I don’t disagree that our value-added comes primarily from research ideas, but I do think that project management and workflow needs to feature more prominently in the conversation. This is an activity we perform for days on end and it is all too easily swept under the carpet.
What’s this got to do with R?
A sentiment I often hear being expressed by R skeptics is that you can do whatever task you need to in Stata.
I agree with this.
OK, don’t get too excited. Yes, most things an applied economist needs to do, they can do in R, Stata, Matlab, and sometimes (dare I say it) Excel. But in my opinion, comparing languages based on whether they can perform specific tasks is a fairly unhelpful exercise. It’s focusing on the brick-laying at the expense of the “foremanning”. Where R (+ RStudio + tidyverse) excel, and where I believe Stata is lacking, is in project management and workflow.
I won’t try too hard to justify that claim here, but just as an illustration, this blogpost on NIH principal investigators was written completely within R. From scraping to cleaning to joining to visualization to writing to compiling the post itself. To be able to do all these things within a single programming environment is really, really nice.
Don’t NOT use R because you are counter-signaling
My bigger concern about the “R and Stata are basically equivalent” argument is that it is often accompanied by the claim that using R is more about signaling than practical value. This same argument is often made in the context of comparing LaTex and Microsoft Word. Occasionally this is followed up by some statement about how you don’t need fancy new tools to write a good paper. This feels like a counter-signal to me: I’m not wasting my time with new tools because I’m too busy thinking deep thoughts.

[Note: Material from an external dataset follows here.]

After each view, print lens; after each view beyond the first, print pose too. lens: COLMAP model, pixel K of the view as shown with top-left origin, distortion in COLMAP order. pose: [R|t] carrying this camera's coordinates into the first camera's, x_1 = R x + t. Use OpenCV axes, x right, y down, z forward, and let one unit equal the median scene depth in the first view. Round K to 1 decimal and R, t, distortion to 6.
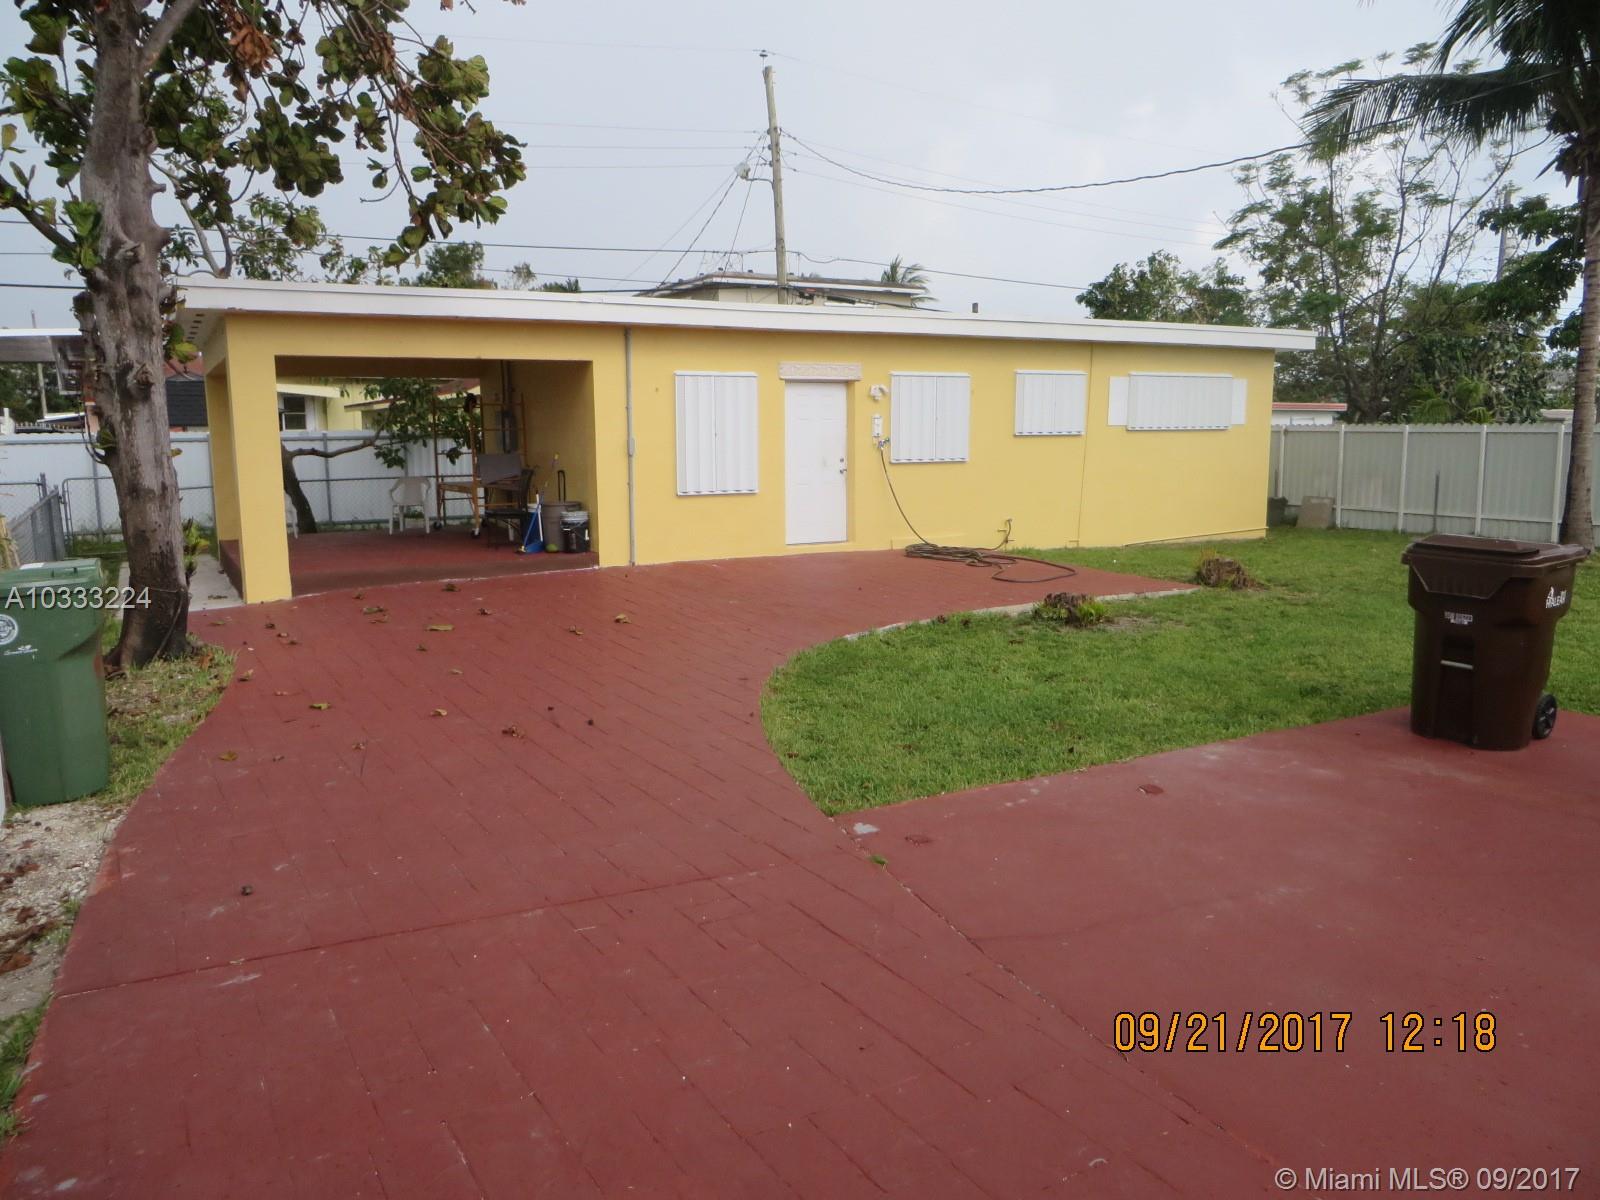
lens RADIAL K [[1193.3, 0, 801.1], [0, 1193.3, 599.8], [0, 0, 1]] dist [-0.026212, 0.022198]
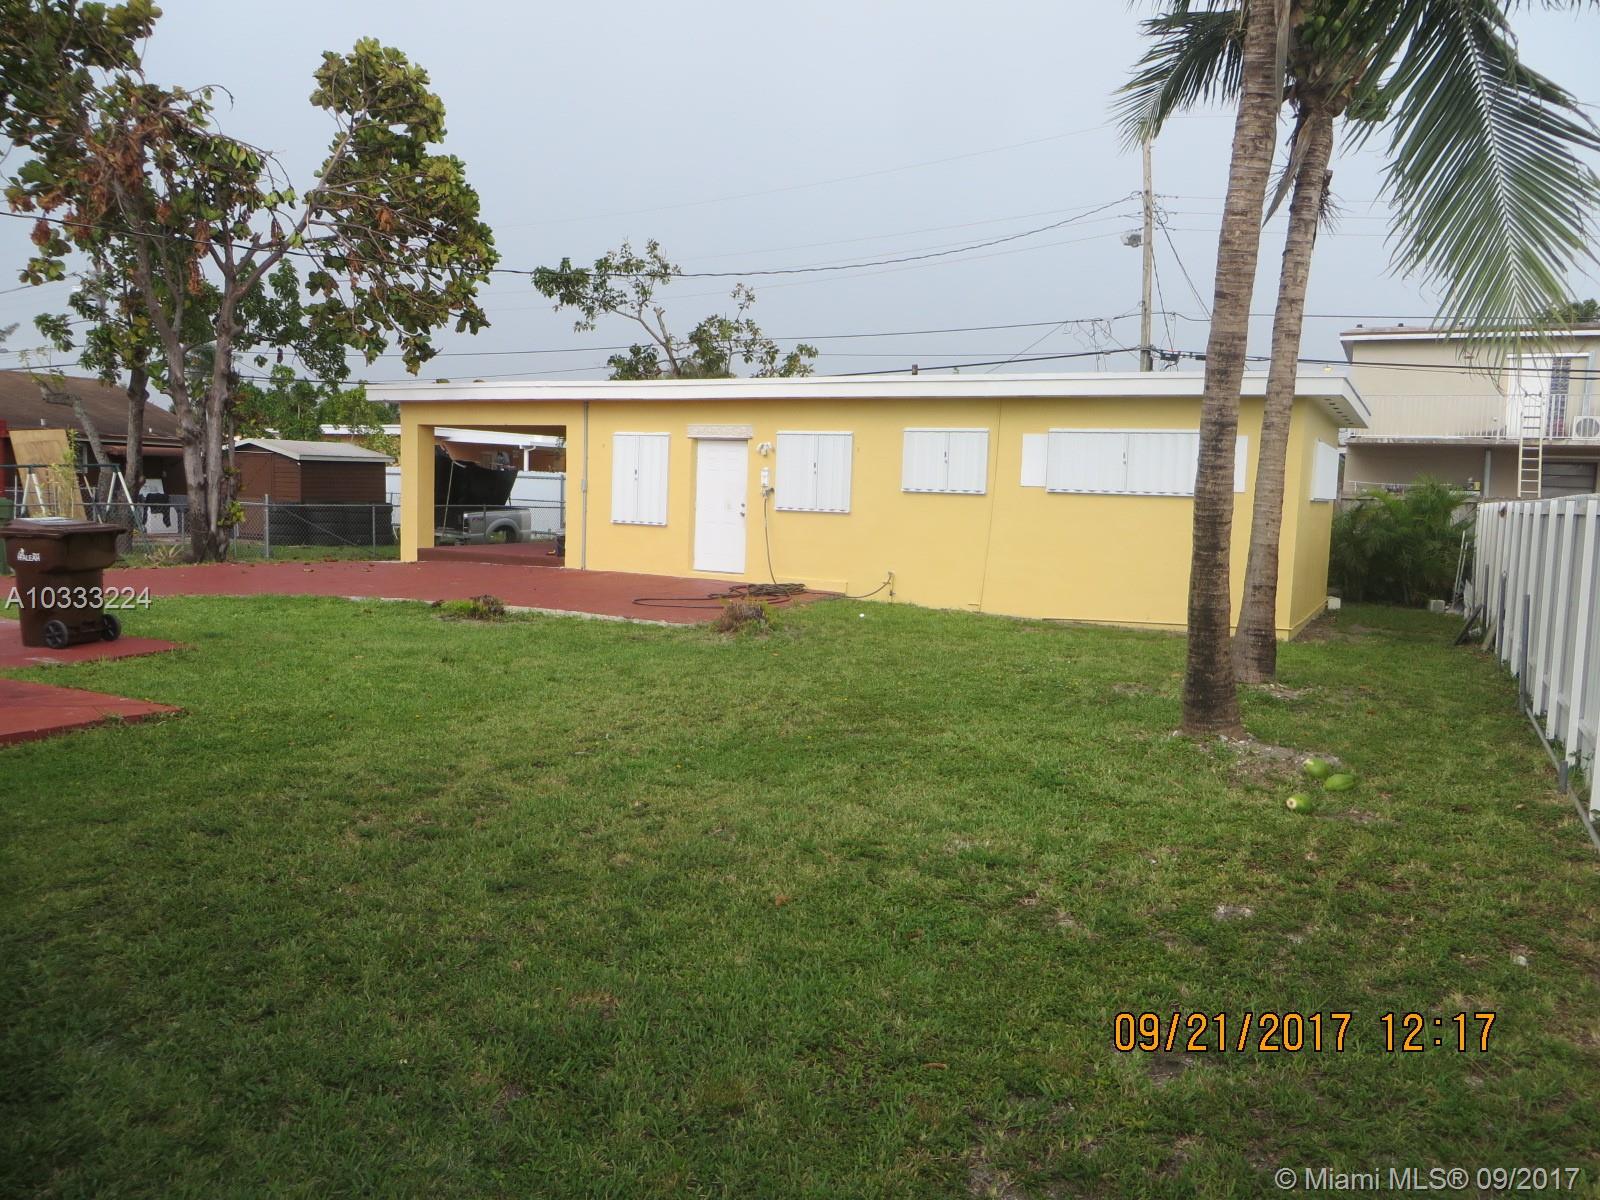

Look, I get it. Learning new languages takes a lot of time, there are network effects to consider, and we’d all rather start playing with the data as soon as we can. These are all perfectly legitimate reasons to stay with the language you’re most familiar with. But it disappoints me when experienced researchers skirt around the issue of tooling or take pride in not being a sheeple following the latest gizmos, because it sends a message to budding researchers that these aren’t important issues. Sticking with Stata could be optimal for someone who’s used Stata for 10 years; that doesn’t make it optimal for a grad student starting on their first research project.
Use R because it makes your life easy
Which brings us back to the title of our post 1: use R because it makes your life easy, not because you’re trying to signal some kind of technical wizardry. The irony in the idea that R is a way to signal technical competence is that many R developers today are trying to make it as easy to use as possible. For instance, a theme that Hadley Wickham often talks about is designing tools so that users fall into a “pit of success”.

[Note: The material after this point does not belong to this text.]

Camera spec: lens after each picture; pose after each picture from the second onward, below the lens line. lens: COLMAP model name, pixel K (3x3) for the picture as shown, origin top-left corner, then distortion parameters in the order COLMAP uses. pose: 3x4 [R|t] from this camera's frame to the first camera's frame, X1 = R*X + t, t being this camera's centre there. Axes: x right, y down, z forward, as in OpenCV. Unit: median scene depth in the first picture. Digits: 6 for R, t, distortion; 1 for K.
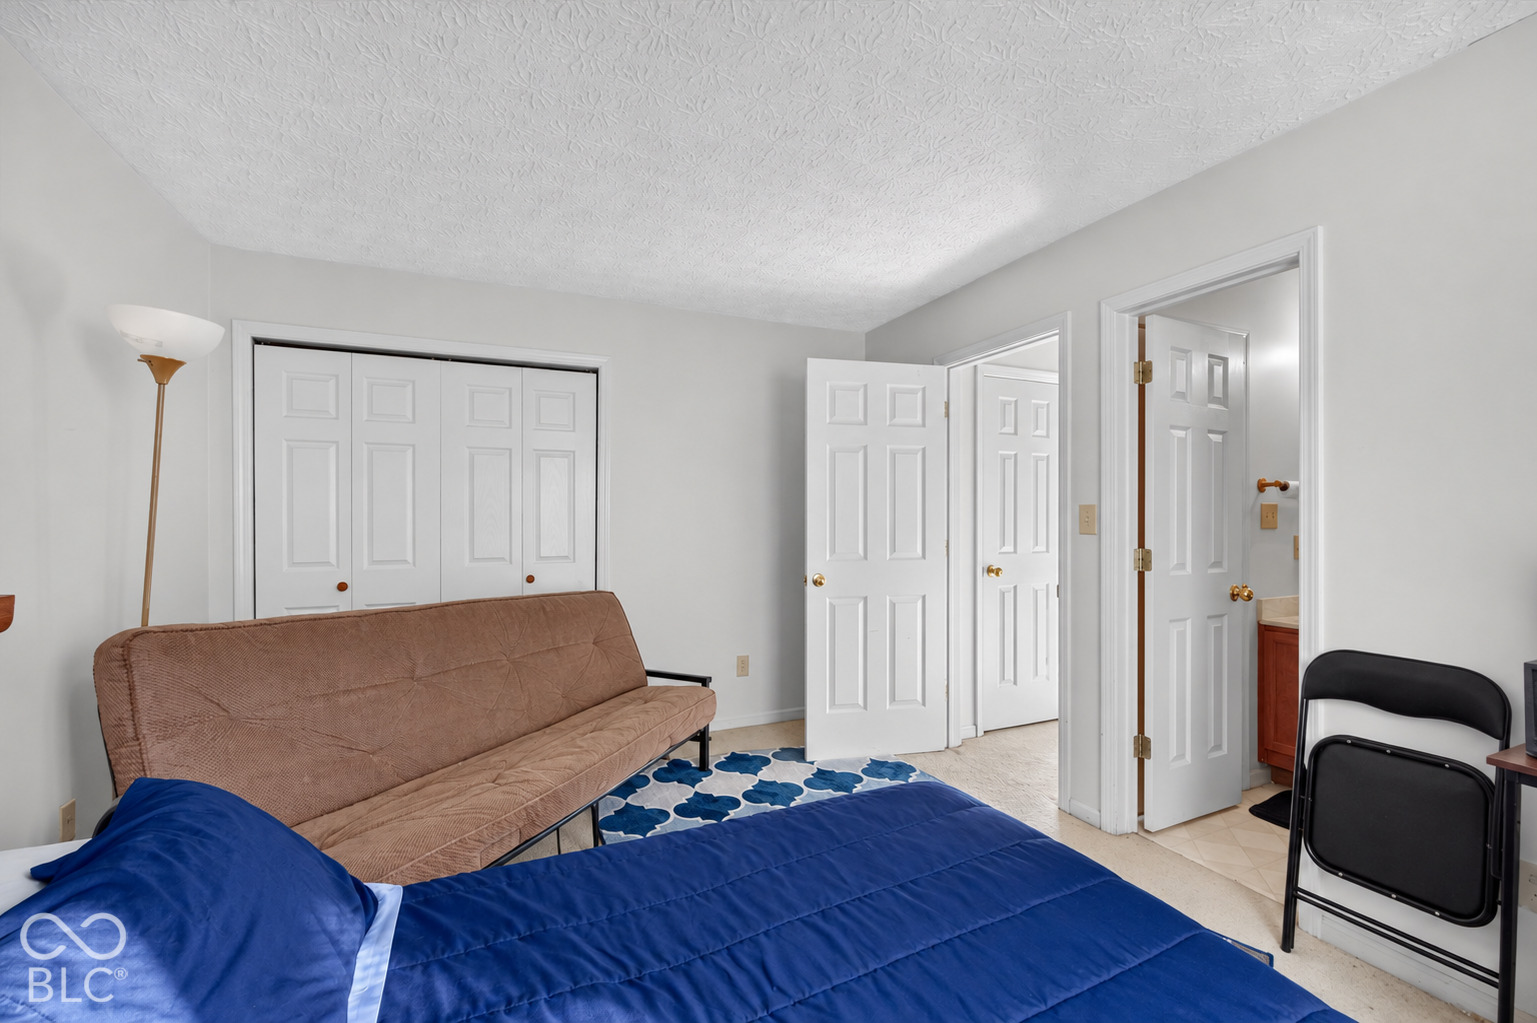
lens RADIAL K [[645.0, 0, 766.8], [0, 645.0, 514.7], [0, 0, 1]] dist [0.000863, -0.000090]
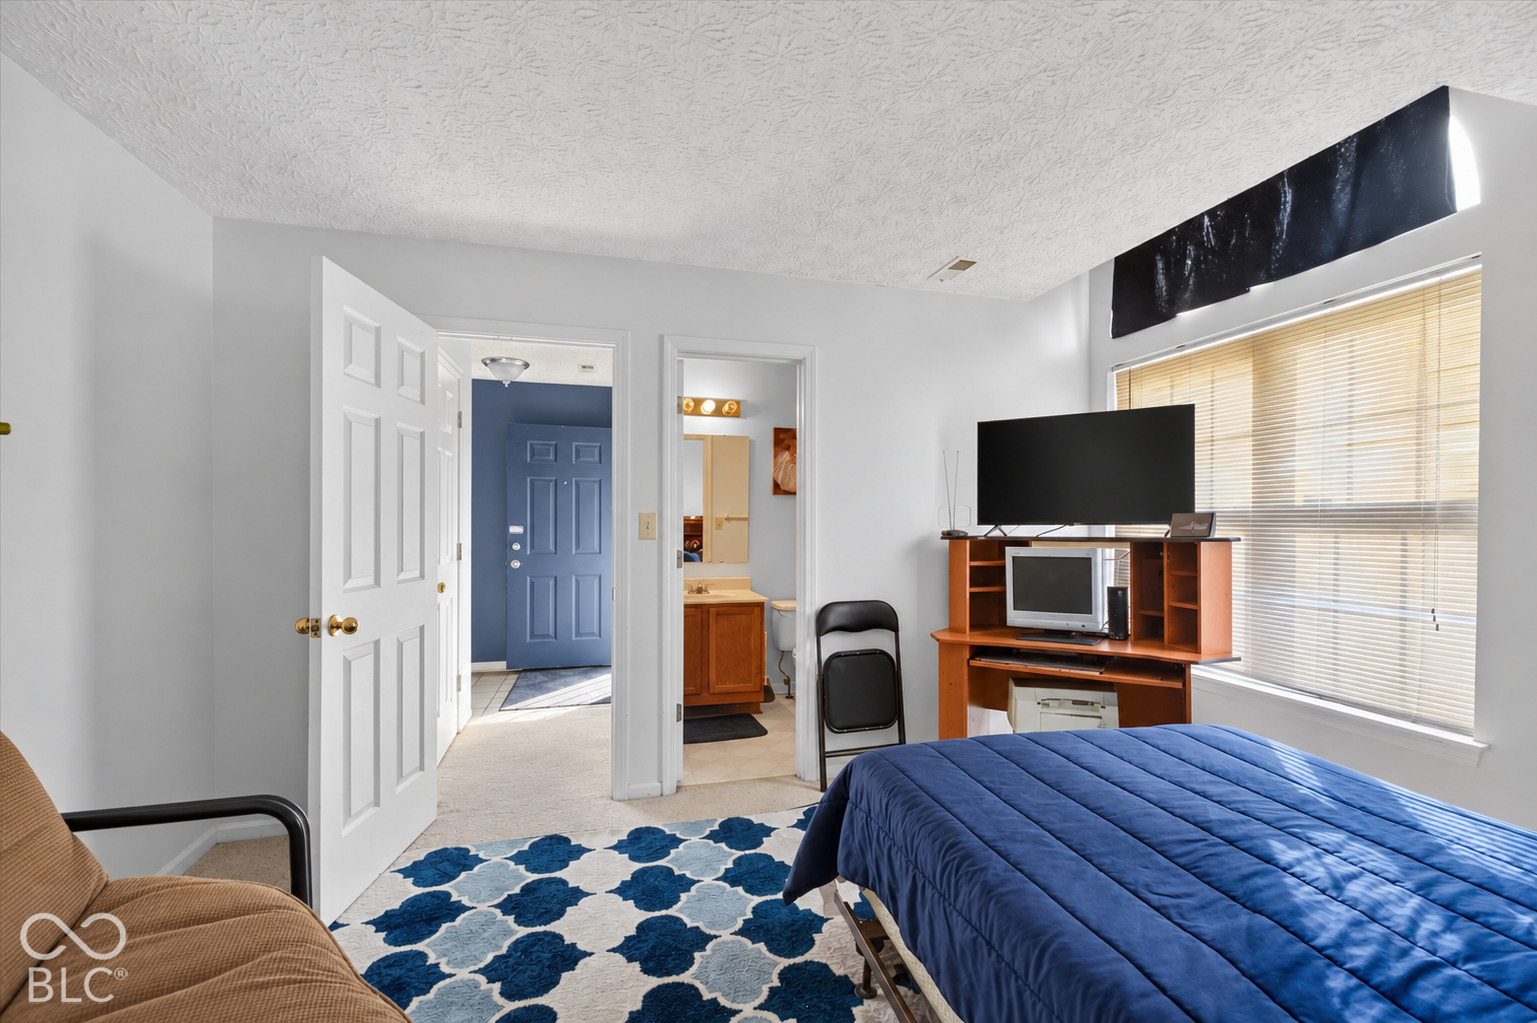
lens RADIAL K [[645.0, 0, 766.8], [0, 645.0, 514.7], [0, 0, 1]] dist [0.000863, -0.000090]
pose [[0.206268, 0.013998, 0.978395, -0.553722], [0.004833, 0.999871, -0.015324, 0.008389], [-0.978484, 0.007890, 0.206174, 0.568440]]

As a more concrete example, RStudio has “point-and-click” options via its Addins because, well, sometimes point-and-click can be better.
I honestly find working in R a lot more enjoyable than working in Stata, which is why I’ll extol its virtues to anyone willing to listen. But of course it’s fine (sort of) if you decide it’s not the right tool for you. The problem isn’t that people aren’t reaching the right conclusion about tooling. It’s that far too often we’re having the wrong conversation, or not even having it at all.